ファウストの蟲毒

渡橋銀杏

第1話

なあ、悪魔よ。そこにいるのだろう。


お前ならばすべて、知っているのだろう。


私はどうすればよいかも、天国へとゆけるのか、それとも地獄へとゆけるのかも、否、死後の世界など存在しないのかもしれない。私はいったい、何を間違えたのだろう。ああ、悪魔よ。そこにいなくてもいい、いるとして話をさせてもらう。

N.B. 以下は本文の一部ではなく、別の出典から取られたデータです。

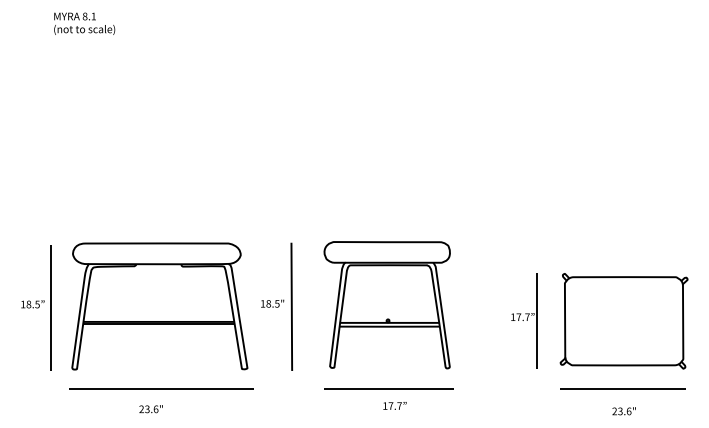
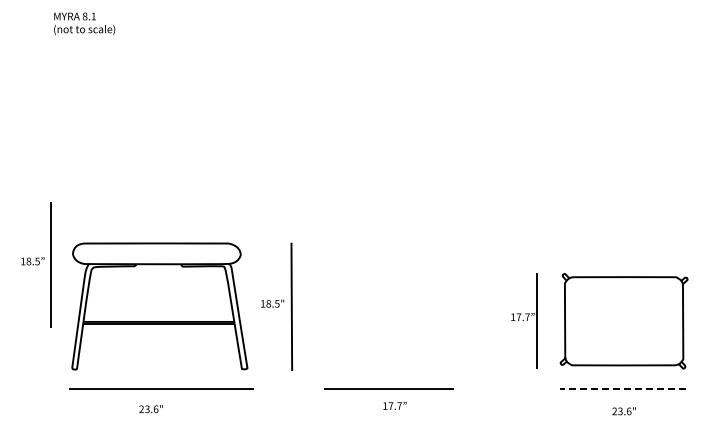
part at (386, 305): present -> none
part at (36, 307) position: (36, 307) -> (36, 264)
line at (622, 389): solid -> dashed
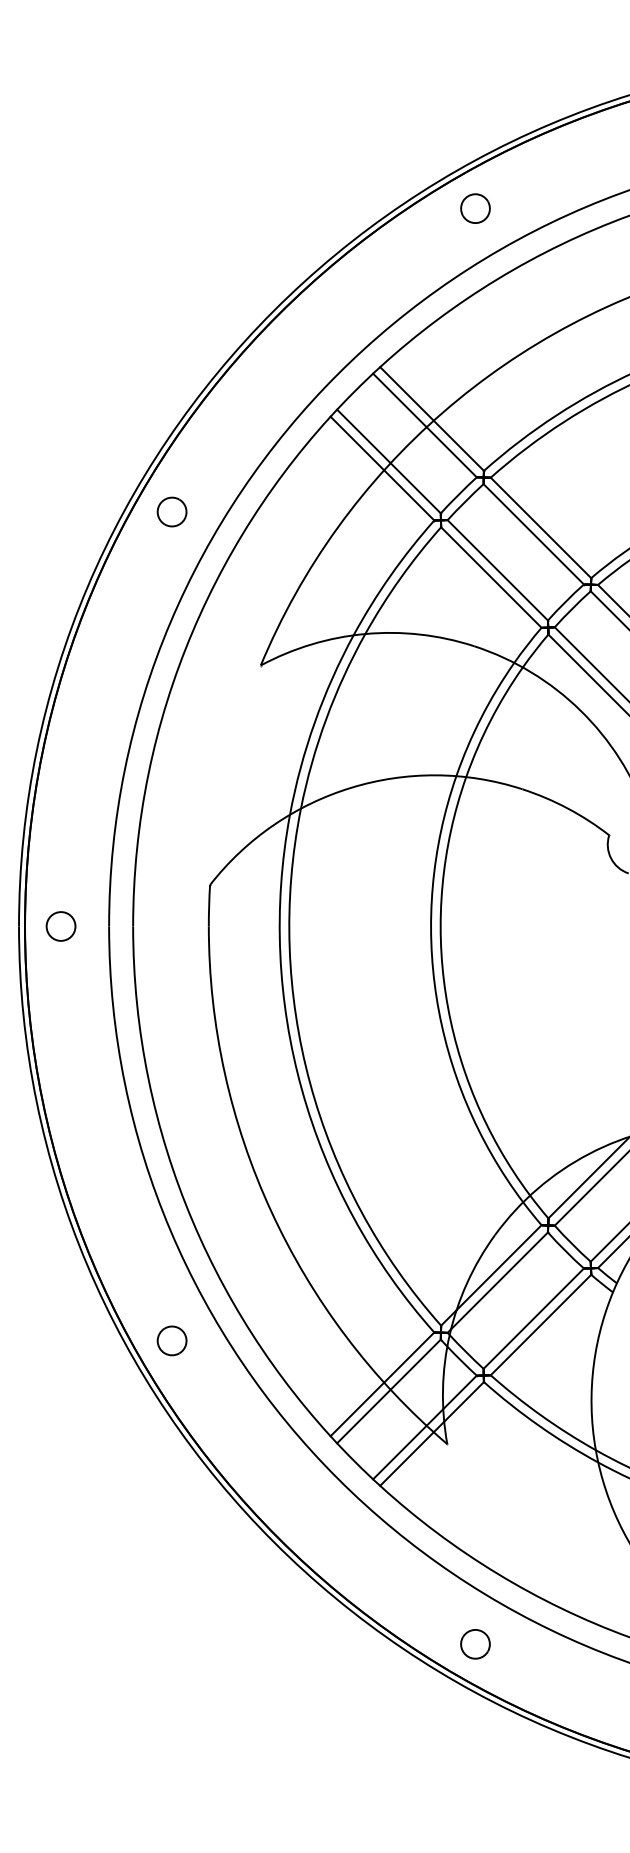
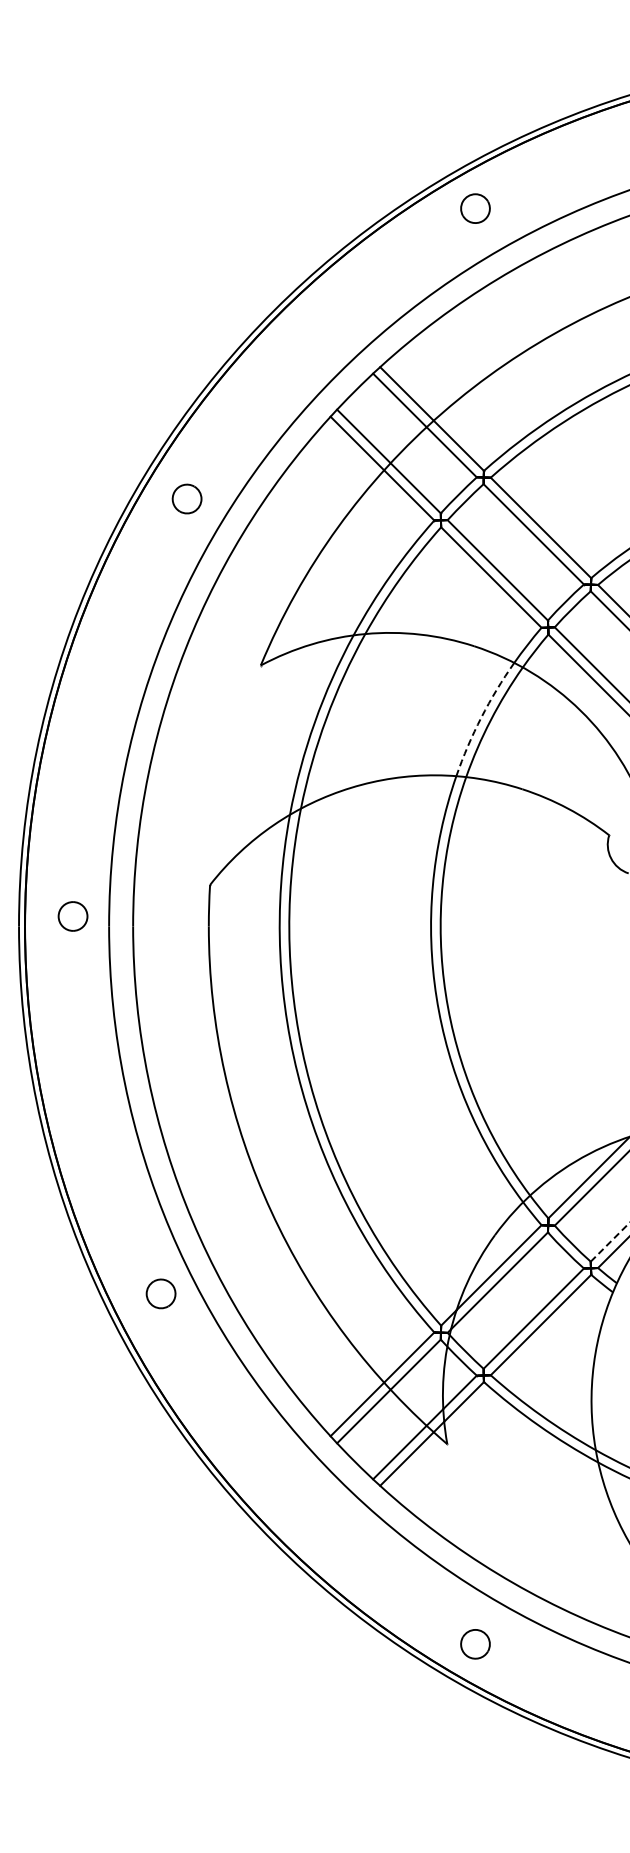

私は自分で言うのも恥ずかしいが、そのころの私はいわゆる好青年であった。鼻筋はぴんと高く、誰にでも善行を働くことを喜びに感じていたような、模範的な人間であった。しかし、そんな私にも悩みの種があった。それは恋人であるタールバッハ。彼女の事であった。


彼女は美しく、また気遣いがあった。常に私を三歩ほど後ろから支えてくれるような存在であった。ああ、そうだ。私は確かにタールバッハを愛していたし、その気持ちは今も持っている。しかし、どうすればいい。その愛をどのようにタールバッハへと伝えればいいかもわからぬ。


タールバッハは結核を患っていた。そう、重度の命を脅かすほどの結核であった。英吉利イギリス仏蘭西フランスでも流行っているその結核だ。当時の私はそれは苦心した。もしも私がただの数学者などであれば、ここまで悩むことは無かっただろうが、私は医者だったのだ。それを知っているお前は、私の弱い心へと付け入った。まさに悪魔だな。


私は大学で医療を学んでいた。だが、その当時は結核の治療法などどれほど高名な医師でも知らぬ。当然だが、大学などで学べることもないために私はそのことがひどく苦しかった。病気で苦しむ恋人を救えぬのならば、なんのために私は医者を志しているのだろうと。衰弱しながらも私のことを気遣ってくれるタールバッハをどうにか救えないかと私はずっと悩んでいた。


その夜だったな。お前が現れたのは。私が蠟燭の明かりを頼りに勉学へと励んでいるところであった。急に大きな風が吹き、気が付けばお前がそこにいた。そう、本棚の手前くらいだったな。お前はまるで山羊とも、蜘蛛とも、蛙ともとれるような見た目をしていた。


しかし、それは美しい声で私へと迫ったのだ。私に魂を差し出させて、代わりに医学の知識。それもありとあらゆるものを与えると。いや、私はこれを提案と呼ぶことはしない。お前の前ですうすうと寝息を立てていたタールバッハのその寝顔を見ると、私に選択などでき無かった。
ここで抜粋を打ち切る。